Graduation Honors and the Dean’s List

A 3.58 GPA typically qualifies for cum laude honors at graduation, which usually requires a GPA between 3.4 and 3.6 at many universities. The next tier up, magna cum laude, often starts at 3.6, meaning you’d be just shy of that cutoff. Pushing your GPA up by even a fraction could move you into the higher honors bracket.

Dean’s List requirements vary by school but commonly require a semester GPA of 3.5 or higher. At a 3.58, you’re likely landing on the Dean’s List in semesters where your grades hold steady or improve, which is a meaningful line item on a resume, especially early in your career.

How Employers View a 3.58

Most employers who screen by GPA use 3.0 as their cutoff, and some competitive industries set the bar at 3.5. A 3.58 clears both thresholds. Investment banks, consulting firms, and large tech companies that recruit on campus often filter resumes at the 3.5 mark, so you’d make it past that initial screen.
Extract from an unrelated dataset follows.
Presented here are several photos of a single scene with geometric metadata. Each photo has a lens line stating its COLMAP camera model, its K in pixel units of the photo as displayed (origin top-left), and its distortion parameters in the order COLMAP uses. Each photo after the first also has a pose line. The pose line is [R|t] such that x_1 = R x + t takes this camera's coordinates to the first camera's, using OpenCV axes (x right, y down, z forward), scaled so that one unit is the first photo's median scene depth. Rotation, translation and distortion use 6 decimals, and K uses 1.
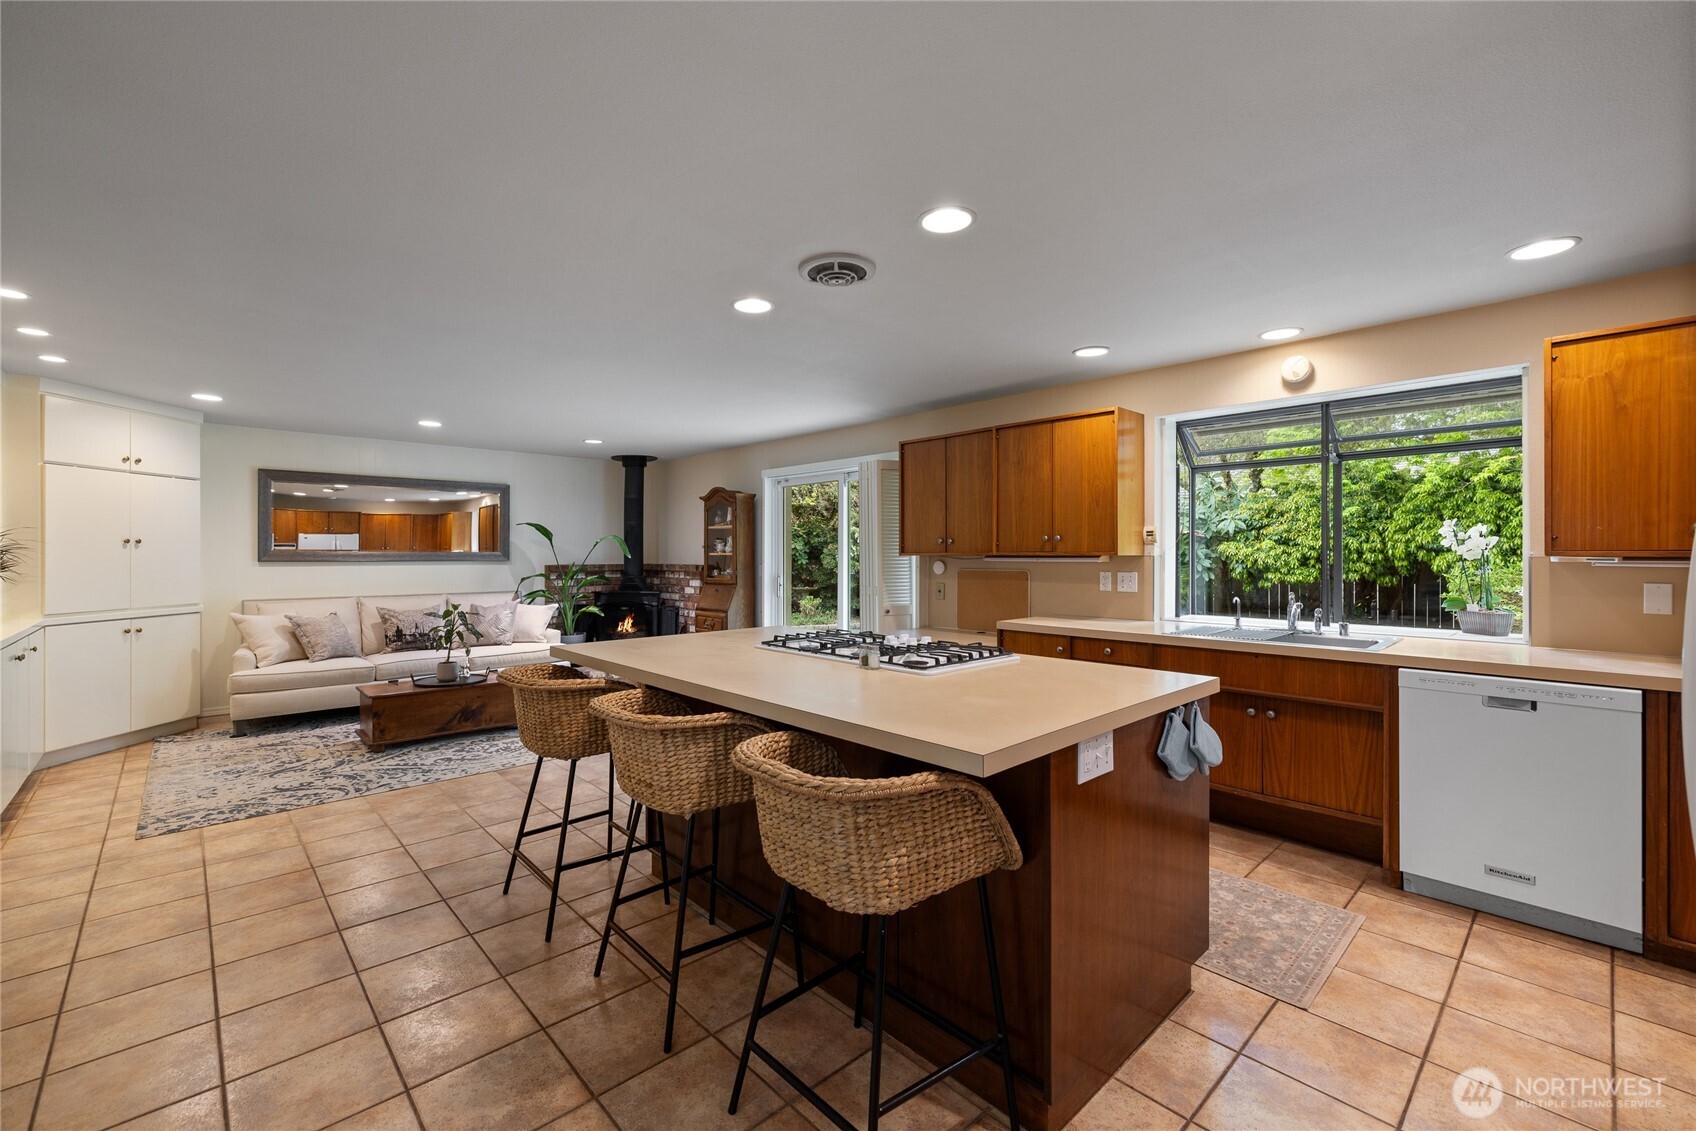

Outside of your first job or two, GPA matters less and less. Few mid-career professionals are ever asked about it again. But for internships, entry-level positions, and graduate school applications, a 3.58 gives you a solid foundation to work from. It signals consistent academic performance without suggesting you sacrificed everything else in pursuit of a 4.0.

Raising a 3.58 if You Want To

If you’re early in your college career, small improvements each semester can push a 3.58 into the 3.6 or 3.7 range relatively quickly. The math works in your favor when you have more semesters ahead of you. A student with 60 credits at a 3.58 who earns a 3.8 over the next 60 credits would graduate around a 3.69, which crosses into magna cum laude territory at many schools and looks stronger for competitive graduate programs.

If you’re closer to graduation, the GPA is harder to move significantly. In that case, focus on what you can control: strong performance in upper-level courses within your major (since some graduate programs look at your major GPA separately), test prep for any standardized exams ahead, and building the rest of your application or resume. A 3.58 with research experience, strong recommendations, or relevant work history tells a more compelling story than a 3.8 with nothing else behind it.